“Wanted”: Specialty without acidity. Desired? Possible? Tasty? And, more important – will it still be cosidered specialty?
I think I am one of those who write about what they see, on the basis of every day encounters and experiences. And everybody who works with specialty in Portugal for sure (and then comes Italy, France, etc) – they know exactly that feel when the cups are returned unfinished.
The feel of disappointment, devastation, and those questions to yourself “Have I done something wrong?”
And sometimes you did, and sometimes you did not. Sometimes you has not been attentive while pulling the shot – and it went too fast or too slow, and you didn’t reject it, and sent it to the table, and people there for sure did not like it, and for a good reason…
But let’s put this case apart. Let’s suppose you work well, stay on top of your grinder, and don’t send over-/under-extracted shots to the tables, when it happens.
What else can be the reason of rejection? (and is there anything that we can do with that?)
In the majority of the cases here the reason of rejection is the core of arabica coffee, and specialty arabica in general – acidity.
Here, and everywhere in this blog, I will be talking about specialty coffee according to the definition of Ben Kaminsky in this video.
The definition is “Specialty coffee – extracted coffee of any concentration, where by virtue of it’s flavor alone, one could derive some sense of that coffee’s high quality of picking, country of origin, variety, terroir, and/or processing.”
So we have a situation when people used to drink robusta for a long time, which in terms of acidity is close to 0, and then you come, serve (let’s suppose that serve well, a well-extracted shot) high grown (=potentially the most acidic) washed arabica, and think that people will praise you for that…
And of course they don’t.
The words “it is better than what you drink”, “it is high quality”, “it is gourmet” – they are not enough.
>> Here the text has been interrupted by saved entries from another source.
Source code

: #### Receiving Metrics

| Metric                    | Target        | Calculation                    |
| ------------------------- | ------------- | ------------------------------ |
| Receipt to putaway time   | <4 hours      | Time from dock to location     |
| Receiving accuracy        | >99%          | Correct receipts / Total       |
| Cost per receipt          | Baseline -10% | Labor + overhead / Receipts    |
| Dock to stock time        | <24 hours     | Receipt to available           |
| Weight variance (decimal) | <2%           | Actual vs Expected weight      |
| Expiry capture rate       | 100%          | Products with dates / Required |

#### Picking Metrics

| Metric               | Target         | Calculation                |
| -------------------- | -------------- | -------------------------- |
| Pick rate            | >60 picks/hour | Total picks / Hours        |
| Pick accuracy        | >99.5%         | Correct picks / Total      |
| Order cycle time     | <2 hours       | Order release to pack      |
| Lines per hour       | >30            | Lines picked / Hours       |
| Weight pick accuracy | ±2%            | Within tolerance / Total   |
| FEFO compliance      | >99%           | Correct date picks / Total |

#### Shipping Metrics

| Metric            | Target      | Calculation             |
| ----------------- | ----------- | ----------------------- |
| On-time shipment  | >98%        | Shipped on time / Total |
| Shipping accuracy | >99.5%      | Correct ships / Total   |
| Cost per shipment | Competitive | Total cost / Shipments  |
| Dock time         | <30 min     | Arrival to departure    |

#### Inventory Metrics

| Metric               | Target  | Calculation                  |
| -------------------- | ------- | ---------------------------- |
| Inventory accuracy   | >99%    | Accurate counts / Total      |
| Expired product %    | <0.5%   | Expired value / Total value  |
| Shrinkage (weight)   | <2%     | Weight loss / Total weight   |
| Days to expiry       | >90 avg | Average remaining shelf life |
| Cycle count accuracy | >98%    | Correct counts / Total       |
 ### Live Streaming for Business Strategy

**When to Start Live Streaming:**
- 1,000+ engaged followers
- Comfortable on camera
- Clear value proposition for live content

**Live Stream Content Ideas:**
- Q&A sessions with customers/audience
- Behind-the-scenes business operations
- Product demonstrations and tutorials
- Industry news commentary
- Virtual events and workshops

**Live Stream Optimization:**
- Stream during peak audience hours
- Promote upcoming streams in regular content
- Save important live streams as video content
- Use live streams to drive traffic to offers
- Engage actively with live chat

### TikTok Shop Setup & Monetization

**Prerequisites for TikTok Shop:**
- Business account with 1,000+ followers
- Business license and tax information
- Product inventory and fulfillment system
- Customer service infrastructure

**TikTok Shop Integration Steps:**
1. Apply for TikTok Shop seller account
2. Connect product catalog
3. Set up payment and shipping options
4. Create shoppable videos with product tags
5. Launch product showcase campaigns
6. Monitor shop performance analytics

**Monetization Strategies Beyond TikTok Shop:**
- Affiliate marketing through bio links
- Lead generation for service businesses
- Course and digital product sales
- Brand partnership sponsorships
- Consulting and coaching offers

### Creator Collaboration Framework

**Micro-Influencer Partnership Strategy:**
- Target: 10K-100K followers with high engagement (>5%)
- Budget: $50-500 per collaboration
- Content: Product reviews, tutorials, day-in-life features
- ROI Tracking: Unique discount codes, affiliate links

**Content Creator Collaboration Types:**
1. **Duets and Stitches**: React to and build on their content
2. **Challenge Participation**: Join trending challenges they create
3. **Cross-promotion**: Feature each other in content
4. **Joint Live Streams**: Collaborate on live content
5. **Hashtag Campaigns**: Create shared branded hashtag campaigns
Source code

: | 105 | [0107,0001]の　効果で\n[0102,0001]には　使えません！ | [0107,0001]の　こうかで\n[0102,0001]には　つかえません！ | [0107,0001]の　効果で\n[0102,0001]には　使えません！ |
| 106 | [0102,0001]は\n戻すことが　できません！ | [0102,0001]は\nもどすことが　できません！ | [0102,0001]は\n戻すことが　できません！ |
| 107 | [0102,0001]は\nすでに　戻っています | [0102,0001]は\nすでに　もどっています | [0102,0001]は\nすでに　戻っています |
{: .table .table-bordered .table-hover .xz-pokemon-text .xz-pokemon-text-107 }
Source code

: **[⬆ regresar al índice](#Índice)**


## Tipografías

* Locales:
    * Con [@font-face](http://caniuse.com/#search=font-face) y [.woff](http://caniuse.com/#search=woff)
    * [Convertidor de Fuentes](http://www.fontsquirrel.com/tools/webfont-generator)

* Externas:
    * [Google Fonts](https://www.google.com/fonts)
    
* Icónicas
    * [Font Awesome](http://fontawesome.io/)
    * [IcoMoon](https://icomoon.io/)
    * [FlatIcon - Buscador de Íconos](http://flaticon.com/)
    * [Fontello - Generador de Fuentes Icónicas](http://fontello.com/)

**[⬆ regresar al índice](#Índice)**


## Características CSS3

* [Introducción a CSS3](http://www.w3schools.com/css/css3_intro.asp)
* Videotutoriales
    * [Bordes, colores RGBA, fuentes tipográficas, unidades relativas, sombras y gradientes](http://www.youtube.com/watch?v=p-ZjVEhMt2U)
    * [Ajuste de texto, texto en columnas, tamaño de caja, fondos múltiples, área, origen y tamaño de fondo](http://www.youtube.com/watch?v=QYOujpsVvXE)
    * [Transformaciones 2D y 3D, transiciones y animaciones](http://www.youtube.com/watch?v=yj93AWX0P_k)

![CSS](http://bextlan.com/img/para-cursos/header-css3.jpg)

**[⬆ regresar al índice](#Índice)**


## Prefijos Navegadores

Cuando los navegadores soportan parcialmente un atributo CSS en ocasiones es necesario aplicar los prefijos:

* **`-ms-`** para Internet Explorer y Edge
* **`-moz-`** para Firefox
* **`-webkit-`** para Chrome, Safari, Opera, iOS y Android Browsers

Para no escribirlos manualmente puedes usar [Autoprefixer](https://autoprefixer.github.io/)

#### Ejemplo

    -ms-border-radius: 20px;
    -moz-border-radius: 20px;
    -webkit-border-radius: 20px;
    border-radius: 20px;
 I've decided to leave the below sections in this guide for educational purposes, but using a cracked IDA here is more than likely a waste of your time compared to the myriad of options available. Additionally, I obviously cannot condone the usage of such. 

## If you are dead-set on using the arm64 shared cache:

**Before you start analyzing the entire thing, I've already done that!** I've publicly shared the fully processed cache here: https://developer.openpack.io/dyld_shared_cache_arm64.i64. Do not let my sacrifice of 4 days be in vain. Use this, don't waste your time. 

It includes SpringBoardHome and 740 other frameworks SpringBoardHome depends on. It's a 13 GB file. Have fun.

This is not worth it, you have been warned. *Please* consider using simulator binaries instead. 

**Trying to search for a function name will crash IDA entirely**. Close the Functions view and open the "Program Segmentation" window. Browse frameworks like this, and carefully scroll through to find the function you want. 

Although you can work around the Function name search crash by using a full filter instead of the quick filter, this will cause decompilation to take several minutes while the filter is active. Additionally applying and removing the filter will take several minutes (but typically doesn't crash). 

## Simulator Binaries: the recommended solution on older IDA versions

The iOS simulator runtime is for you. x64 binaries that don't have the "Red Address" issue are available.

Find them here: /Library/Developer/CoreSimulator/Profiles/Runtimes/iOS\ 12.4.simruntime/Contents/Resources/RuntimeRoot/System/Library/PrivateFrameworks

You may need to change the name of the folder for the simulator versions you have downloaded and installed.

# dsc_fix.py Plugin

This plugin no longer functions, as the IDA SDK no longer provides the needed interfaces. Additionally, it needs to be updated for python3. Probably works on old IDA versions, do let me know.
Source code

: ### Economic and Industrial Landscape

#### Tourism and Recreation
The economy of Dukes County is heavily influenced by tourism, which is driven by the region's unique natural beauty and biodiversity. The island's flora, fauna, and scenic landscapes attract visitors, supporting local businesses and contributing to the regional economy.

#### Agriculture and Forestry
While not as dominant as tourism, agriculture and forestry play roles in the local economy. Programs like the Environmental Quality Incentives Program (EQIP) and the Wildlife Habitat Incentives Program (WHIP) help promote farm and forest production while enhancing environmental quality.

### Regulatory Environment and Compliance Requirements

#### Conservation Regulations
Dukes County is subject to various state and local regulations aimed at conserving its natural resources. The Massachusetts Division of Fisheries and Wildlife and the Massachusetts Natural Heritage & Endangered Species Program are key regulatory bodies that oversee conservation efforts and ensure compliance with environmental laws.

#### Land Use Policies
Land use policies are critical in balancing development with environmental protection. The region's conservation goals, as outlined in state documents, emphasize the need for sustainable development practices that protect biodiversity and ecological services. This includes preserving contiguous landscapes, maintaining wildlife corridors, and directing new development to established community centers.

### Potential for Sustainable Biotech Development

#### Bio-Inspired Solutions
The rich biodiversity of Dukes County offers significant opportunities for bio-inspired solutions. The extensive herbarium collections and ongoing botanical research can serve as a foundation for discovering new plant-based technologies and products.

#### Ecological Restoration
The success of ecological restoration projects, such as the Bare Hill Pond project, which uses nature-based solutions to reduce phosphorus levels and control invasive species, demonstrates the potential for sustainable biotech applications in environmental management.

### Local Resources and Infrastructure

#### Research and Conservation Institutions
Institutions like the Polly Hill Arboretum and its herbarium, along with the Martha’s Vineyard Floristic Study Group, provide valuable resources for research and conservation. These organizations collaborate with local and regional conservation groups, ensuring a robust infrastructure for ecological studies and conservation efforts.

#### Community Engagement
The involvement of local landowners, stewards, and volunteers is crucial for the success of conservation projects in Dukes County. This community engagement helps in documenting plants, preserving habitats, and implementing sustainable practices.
A simple fact that your espresso is twice as expensive as the usual one is speaking not in your favour, and these words about “quality” don’t help.
What can we do now? I guess, engage. And try not to shock with the espresso – I mean, make sure that people are not expecting the traditional shot. That’s basically it. Take advantage of being in the trend, involve, talk…
It is not surprising that now we have a bunch of cafe owners, that want to have specialty, but don’t want to have acidity. Literally. They want to be in the trend, but they don’t want to risk and serve espressos with well defined acidity. Cause there is not enough demand for this type of espressos here yet. Smart move, if you think about it business-wise.
Being fashionable, in the lists of specialty places of the city, probably even roast their own coffee – but buy something lower than 85 points, with defects, low-grown, or a blend arabica-robusta. Step forward? Yes, cause coffee is freshly roasted. In other aspects – jut creates more confusion.
That kind of businesses harms the idea of specialty in the same way that Starbucks Flat White does – they blur the boundaries of the concepts. In this case, they blur the boundaries of specialty coffee, using the big name for the purpose of being in the trend, and serving lower quality instead. Nobody will notice, after all.
The truth is, it is unavoidable. If coffee is high grown, it will be acidic. More acidic, or less – it will depend on the elevation, variety, soil conditions – but it will never taste like robusta. The acidity will be, and if you are lucky enough to taste the coffee roasted well, and having no defects – the acidity will be balanced with sweetness.
Acidity in coffee is not something people are used to here. But that doesn’t mean that we should change the whole conception of specialty coffee, to suit the situation better.
And for those who work in the industry, I think there is no other way – but buying quality green beans, roasting it to bring up the best in it, and serving it measuring in and out, stable and consistent. Acidity is not our enemy – after all, nobody complains about the acidity in wine – it is the special characteristic, feature. It does not mean that espresso has to be sour – nope. It means we need to do our best at the stages of choosing quality beans, putting all our skills in roasting, and every morning adjust the espresso to get the perfect shot. And ony after all that we can talk about the customer appreciating espresso. When you give him something good, when you did not escape from your responsibilities of serving a good product, not just an image.